=== Task directions ===
Print the line where "Version | Download |" occurs and every line that follows it in the data below, ending with the last line, precisely as written.

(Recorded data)

◇ ◇ ◇ ◇ ◇ ◇ ◇

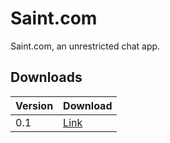 # Saint.com
Saint.com, an unrestricted chat app.

## Downloads
| Version | Download |
|---------|----------|
| 0.1     |[Link](downloads/saintDotCom-v0p1.apk)|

◇ ◇ ◇ ◇ ◇ ◇ ◇

=== Solution to this problem ===
| Version | Download |
|---------|----------|
| 0.1     |[Link](downloads/saintDotCom-v0p1.apk)|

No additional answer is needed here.